Weekly Links #107: the value of generality
Another week, another close shave. It was only yesterday that I found
a link worth sharing, but what a find! Over at Vice Magazine there's
a book excerpt arguing that the ZX Spectrum encouraged creativity
more than any other 8-bit platform:
Other machines had more sophisticated sound and graphics, and provided
built-in features to make writing games easier. A good example is the
Commodore 64, which not only had an advanced sound chip but the
ability to use sprites, graphical objects that made animations easier
to create. "The trouble was, that guided everyone into making games
that all looked incredibly similar," recalled Spectrum games
programmer Jon Ritman. The Spectrum had no such hardware support, and
yet its simplicity and origins as a machine to be explored made it a
flexible medium to create games that did not have to obey the rules.
"The Spectrum was just 'here's a bit of screen'. It's laid out in a
funny way, which is a bit of a pain," explains Ritman. "But you just
draw things. And you could do whatever you want. It might not be as
fast, but you can do whatever you want, and I think that as a result
you got more interesting ideas on it."
I wrote repeatedly about the value of working with a dumb drawing
surface (always controversially, I might add).

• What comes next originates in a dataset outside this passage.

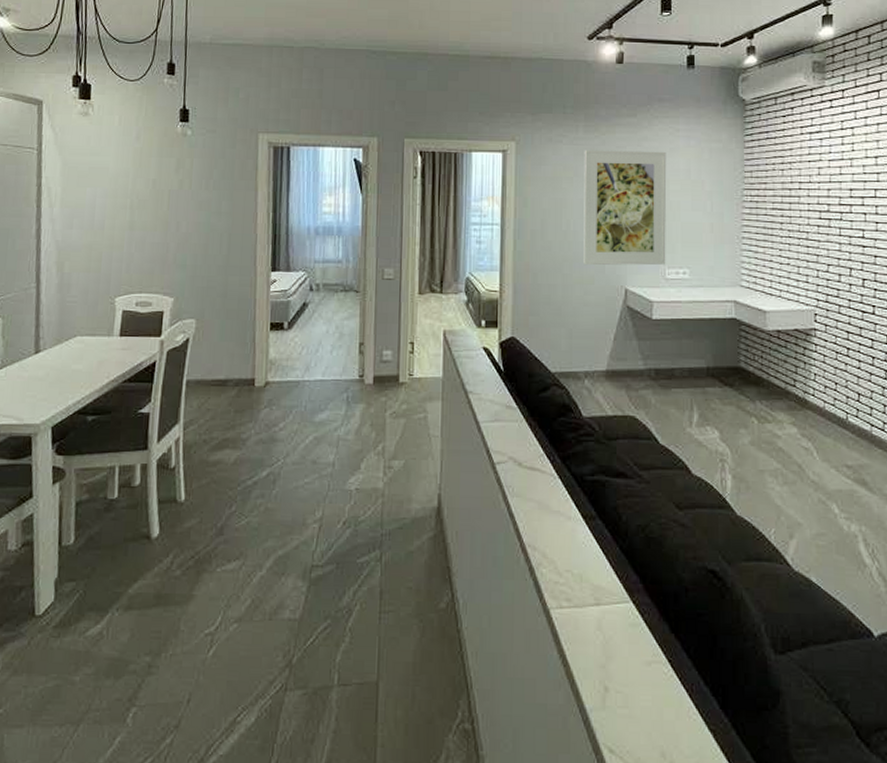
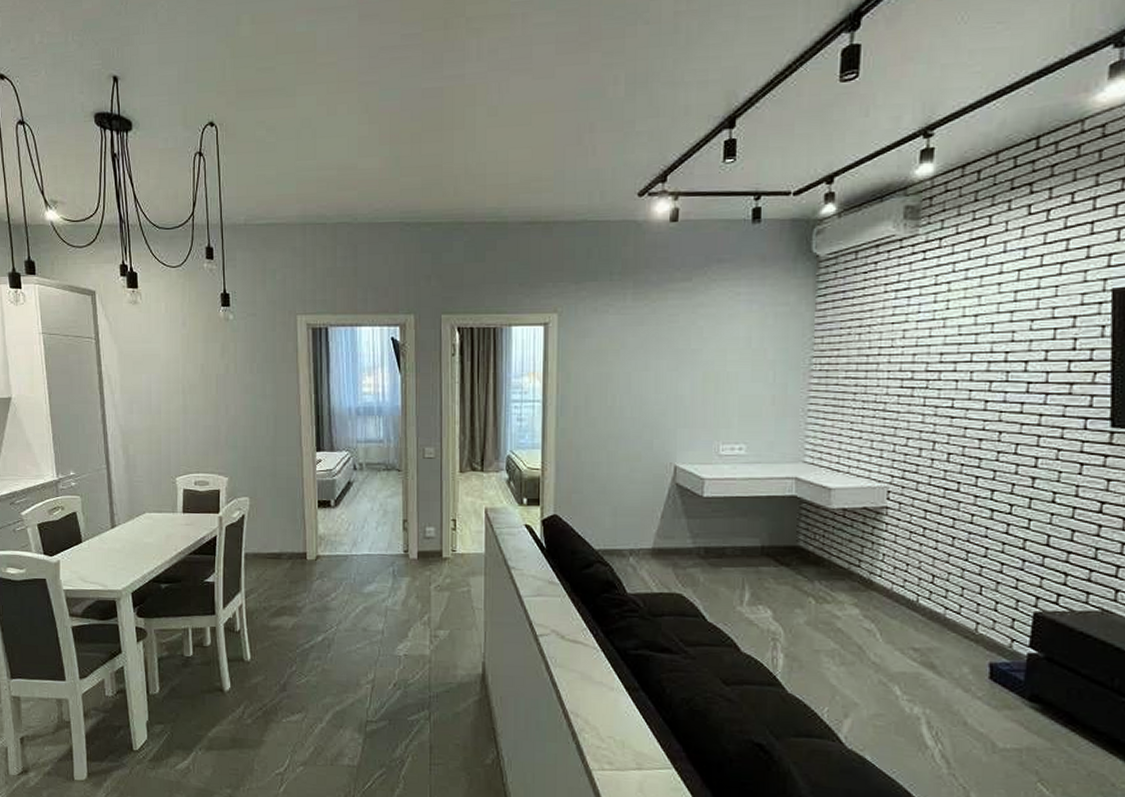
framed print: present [584,150,667,266] -> none [630,318,725,442]

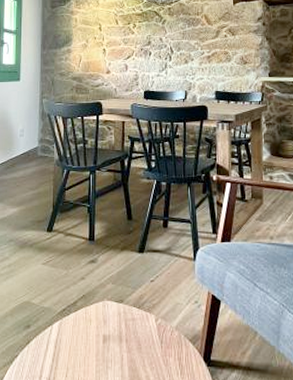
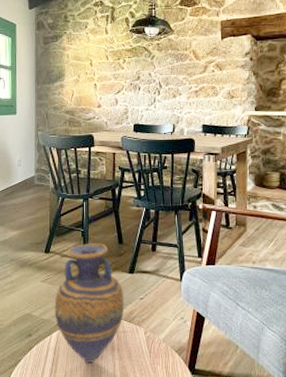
vase: none [56,220,134,358] -> present [54,243,124,364]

And then there's
the bit in Jimmy Maher's Amiga book where he points out that
all the technical cleverness of the platform's legendary chipset were
of no use when Doom came along and required raw processing power.
Yet the creativity angle is fresh to me, however obvious in retrospect.
In unrelated news, the amazing Michael Cook recently posted the first
in a series of articles about Danesh, his new tool for exploring
procedural content generators, and it's a very promising concept
indeed. (Hooray for fuzzing becoming a mainstream programming tool.